Jedyny polski dziennik na Litwie ofiarą cięć

 
Polska gazeta na Litwie funkcjonuje też w interneciekurierwilenski.lt

Jedyny polski dziennik ukazujący się na Litwie przestaje być dziennikiem i będzie się ukazywał co drugi dzień. Redakcja "Kuriera Wileńskiego" poinformowała, że w związku z decyzją Senatu RP i Fundacji „Pomoc Polakom na Wschodzie” o "znaczącym cięciu dotacji", nie wystarczyłoby pieniędzy na wydawanie gazety do końca roku.

Pracownicy "Kuriera" napisali w oświadczeniu zamieszczonym na swojej stronie, że wyczerpane zostały "wszystkie możliwe wewnętrzne rezerwy" i nie było możliwe dalsze oszczędzanie. Miano między innymi już zredukować etaty i płace oraz zrezygnować z kolorowego druku w tygodniowym magazynie.

Pomimo wewnętrznych cięć "Kurier Wileński" nie ma środków na ukazywanie się normalnej formie do końca roku. Wydawcy podjęli więc decyzję, że gazeta będzie się ukazywać we wtorki, środy i piątki. Dzięki takiemu krokowi mają być możliwe "kolejne cięcia wewnątrz redakcji". Ma to być "jedyne wyjście dla przetrwania polskiego dziennika na Litwie".

W zamian za zmniejszenie liczby wydawanych numerów, te które pozostaną, będą większe objętościowo. Niestety pociągnie to również za sobą podwyżkę ceny gazety.

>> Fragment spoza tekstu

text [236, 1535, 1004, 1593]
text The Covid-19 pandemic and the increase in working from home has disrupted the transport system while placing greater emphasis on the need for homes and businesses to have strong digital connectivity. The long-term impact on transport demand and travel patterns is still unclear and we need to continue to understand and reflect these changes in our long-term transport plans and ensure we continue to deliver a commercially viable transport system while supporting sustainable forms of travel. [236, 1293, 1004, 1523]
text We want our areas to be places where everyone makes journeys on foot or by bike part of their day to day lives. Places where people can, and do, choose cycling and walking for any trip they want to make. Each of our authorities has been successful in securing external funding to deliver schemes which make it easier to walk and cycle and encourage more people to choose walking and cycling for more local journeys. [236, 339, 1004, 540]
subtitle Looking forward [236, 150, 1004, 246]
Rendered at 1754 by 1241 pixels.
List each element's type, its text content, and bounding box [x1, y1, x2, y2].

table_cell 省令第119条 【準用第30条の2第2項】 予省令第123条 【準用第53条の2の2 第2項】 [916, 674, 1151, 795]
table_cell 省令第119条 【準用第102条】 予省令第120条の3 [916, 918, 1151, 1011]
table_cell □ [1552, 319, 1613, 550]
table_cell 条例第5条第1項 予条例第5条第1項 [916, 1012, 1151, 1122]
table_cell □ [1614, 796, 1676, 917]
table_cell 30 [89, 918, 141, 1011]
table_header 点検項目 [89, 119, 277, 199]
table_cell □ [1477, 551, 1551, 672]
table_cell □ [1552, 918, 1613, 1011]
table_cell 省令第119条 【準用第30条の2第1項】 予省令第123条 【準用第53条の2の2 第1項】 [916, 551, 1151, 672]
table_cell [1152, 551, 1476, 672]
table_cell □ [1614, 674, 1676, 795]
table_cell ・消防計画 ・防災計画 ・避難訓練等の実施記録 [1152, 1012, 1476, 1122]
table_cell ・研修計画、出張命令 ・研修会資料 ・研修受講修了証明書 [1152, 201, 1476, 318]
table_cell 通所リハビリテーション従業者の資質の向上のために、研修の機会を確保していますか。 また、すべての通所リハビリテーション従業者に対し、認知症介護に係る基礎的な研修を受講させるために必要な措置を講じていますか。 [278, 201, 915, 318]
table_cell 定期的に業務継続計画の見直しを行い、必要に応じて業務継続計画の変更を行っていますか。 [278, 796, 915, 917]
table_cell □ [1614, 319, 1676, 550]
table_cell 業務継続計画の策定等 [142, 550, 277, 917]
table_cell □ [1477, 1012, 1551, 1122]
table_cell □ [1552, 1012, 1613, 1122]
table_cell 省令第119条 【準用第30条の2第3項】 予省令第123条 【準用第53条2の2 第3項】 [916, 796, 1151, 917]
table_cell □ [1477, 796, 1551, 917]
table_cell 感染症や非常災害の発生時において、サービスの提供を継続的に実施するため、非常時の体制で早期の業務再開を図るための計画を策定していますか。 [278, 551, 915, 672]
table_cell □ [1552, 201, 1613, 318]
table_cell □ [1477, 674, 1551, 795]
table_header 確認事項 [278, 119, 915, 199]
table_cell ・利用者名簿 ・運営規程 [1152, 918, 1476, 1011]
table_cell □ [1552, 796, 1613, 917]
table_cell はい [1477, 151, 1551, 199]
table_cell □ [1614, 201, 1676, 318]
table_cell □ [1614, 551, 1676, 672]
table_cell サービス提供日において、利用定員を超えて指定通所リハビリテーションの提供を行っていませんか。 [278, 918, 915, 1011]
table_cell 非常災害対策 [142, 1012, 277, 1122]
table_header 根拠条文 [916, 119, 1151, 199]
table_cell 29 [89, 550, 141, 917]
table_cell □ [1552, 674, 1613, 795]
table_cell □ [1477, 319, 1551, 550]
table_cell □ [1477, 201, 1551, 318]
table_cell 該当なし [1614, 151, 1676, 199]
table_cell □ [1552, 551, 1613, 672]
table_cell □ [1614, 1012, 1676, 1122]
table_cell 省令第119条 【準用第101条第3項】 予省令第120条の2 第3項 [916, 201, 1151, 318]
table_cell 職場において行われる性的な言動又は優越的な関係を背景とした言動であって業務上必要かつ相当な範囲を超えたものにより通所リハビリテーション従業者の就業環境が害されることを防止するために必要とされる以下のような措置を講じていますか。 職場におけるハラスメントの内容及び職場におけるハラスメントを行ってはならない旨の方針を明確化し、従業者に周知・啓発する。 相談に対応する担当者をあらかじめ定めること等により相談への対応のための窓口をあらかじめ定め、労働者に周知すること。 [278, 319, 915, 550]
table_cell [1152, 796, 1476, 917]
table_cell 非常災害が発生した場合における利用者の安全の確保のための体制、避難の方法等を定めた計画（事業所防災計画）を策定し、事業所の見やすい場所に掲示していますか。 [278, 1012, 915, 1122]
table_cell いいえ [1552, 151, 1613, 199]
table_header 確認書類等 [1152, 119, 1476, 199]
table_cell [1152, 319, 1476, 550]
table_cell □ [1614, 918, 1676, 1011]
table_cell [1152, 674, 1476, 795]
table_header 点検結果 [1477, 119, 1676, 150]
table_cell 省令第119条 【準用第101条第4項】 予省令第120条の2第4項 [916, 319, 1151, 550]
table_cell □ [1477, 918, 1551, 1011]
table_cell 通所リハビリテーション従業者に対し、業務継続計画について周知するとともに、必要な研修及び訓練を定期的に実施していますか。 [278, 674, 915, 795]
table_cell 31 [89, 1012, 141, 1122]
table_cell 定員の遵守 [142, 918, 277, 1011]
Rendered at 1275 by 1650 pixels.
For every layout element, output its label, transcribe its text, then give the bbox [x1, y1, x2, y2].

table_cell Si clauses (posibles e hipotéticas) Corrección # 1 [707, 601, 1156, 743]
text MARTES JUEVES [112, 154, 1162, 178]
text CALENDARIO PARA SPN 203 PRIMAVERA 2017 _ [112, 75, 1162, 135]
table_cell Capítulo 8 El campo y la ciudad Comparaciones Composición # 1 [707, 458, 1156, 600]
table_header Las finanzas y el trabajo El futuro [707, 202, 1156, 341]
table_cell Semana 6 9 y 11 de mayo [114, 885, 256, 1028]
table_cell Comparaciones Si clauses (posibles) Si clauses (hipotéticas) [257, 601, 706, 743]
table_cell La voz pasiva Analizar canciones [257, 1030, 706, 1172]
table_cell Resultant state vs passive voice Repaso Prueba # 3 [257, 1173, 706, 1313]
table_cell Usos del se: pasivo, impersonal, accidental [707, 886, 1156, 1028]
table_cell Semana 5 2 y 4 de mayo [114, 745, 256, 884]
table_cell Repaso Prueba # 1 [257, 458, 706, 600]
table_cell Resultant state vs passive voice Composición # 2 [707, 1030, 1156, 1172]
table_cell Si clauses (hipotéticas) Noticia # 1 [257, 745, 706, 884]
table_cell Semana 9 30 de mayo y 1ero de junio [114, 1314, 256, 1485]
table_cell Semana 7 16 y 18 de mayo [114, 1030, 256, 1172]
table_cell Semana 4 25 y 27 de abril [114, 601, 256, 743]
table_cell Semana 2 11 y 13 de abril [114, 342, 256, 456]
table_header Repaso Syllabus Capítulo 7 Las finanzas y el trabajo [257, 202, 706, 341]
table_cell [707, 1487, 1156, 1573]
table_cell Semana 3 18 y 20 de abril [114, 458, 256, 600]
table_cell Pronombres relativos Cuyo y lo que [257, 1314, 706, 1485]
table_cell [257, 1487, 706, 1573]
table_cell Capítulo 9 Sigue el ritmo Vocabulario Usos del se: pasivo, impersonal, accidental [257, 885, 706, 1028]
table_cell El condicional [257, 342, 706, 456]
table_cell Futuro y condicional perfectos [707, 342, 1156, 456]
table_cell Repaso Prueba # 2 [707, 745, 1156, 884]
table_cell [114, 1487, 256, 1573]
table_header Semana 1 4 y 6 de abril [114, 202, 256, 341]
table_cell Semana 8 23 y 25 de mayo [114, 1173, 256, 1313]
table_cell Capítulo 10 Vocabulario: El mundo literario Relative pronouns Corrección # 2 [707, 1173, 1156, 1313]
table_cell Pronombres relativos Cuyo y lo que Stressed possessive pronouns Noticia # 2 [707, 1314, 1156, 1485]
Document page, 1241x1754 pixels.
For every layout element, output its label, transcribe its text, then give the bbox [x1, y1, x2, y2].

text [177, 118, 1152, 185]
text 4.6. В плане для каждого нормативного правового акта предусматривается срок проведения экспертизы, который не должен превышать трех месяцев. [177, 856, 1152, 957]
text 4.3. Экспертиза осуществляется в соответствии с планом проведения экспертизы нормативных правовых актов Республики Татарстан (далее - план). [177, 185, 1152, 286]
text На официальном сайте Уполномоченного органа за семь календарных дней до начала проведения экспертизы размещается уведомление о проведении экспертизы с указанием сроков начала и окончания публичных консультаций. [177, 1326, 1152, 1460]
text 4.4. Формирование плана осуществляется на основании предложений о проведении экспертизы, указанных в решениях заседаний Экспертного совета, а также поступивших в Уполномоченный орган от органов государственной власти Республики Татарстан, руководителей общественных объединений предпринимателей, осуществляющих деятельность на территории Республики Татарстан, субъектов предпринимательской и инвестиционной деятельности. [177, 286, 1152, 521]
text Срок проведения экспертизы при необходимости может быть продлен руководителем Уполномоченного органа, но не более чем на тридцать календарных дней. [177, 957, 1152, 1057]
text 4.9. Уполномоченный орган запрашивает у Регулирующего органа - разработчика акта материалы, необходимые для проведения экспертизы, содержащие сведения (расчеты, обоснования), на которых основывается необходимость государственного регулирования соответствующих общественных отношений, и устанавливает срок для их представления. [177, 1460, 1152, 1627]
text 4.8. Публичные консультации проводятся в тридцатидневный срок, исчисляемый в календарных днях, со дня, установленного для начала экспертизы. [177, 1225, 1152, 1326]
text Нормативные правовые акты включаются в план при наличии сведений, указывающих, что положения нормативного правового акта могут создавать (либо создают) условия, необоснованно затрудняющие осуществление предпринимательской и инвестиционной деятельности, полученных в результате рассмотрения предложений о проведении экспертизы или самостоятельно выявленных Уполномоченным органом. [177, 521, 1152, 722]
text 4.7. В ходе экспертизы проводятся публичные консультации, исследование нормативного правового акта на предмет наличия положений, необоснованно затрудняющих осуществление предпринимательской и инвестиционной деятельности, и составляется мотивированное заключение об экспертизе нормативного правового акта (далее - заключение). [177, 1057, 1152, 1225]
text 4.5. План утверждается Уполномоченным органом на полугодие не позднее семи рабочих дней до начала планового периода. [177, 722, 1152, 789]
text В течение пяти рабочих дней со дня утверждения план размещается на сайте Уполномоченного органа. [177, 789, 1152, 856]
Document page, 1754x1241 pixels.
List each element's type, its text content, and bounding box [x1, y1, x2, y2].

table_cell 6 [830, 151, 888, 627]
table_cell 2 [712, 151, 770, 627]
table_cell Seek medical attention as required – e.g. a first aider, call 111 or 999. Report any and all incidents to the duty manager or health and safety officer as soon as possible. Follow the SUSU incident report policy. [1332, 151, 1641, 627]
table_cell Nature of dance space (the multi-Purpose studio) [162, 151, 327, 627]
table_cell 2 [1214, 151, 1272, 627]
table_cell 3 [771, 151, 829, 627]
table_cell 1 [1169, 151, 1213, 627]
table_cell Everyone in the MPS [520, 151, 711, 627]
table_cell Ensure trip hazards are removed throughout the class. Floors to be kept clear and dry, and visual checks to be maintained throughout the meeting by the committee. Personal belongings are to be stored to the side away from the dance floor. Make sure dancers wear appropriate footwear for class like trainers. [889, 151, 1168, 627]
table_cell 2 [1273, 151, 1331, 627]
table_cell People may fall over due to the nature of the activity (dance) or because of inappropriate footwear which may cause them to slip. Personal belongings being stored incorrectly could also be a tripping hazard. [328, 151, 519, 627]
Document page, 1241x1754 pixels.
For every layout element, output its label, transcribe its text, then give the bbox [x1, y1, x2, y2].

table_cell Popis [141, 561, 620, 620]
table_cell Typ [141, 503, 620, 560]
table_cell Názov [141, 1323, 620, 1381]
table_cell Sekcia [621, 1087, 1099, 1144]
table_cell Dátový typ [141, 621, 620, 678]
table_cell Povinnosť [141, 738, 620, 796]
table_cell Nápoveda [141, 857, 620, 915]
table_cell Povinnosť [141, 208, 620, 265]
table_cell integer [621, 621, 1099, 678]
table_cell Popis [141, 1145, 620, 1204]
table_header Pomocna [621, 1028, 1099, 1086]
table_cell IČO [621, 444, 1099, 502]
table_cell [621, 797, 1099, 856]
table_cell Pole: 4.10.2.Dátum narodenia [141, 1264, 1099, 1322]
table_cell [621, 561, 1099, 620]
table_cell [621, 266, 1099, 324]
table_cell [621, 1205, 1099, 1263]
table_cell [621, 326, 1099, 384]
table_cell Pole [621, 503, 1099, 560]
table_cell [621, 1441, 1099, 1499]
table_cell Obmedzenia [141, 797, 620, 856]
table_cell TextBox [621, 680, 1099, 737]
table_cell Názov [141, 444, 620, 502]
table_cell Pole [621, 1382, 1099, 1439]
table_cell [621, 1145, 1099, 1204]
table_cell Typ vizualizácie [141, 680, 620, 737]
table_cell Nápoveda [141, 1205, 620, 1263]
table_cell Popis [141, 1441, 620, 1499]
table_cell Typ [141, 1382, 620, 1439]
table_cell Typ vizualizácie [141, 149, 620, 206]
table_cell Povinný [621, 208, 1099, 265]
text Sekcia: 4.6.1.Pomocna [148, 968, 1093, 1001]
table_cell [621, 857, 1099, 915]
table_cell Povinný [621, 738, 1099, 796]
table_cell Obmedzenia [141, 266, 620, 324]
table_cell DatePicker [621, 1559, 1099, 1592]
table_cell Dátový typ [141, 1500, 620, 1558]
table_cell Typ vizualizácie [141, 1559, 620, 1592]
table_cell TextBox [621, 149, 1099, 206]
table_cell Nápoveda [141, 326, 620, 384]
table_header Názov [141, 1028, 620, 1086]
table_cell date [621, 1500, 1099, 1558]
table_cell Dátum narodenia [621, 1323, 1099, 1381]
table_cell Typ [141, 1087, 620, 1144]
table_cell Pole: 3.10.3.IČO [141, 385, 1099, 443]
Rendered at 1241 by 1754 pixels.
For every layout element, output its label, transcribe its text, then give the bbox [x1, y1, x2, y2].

Pod wiadomością zamieszczoną na stronie internetowej pojawiły się szybko liczne komentarze. Większość osób narzeka, że dofinansowanie "Kuriera Wileńskiego" byłoby dla Polski niezauważalnym wydatkiem w wysokości kilkudziesięciu tysięcy złotych rocznie. W kontraście przytaczają informację, że polski wiceminister MSWIA zapowiedział ostatnio zwiększenie dotacji na szkoły mniejszości litewskiej w Polsce.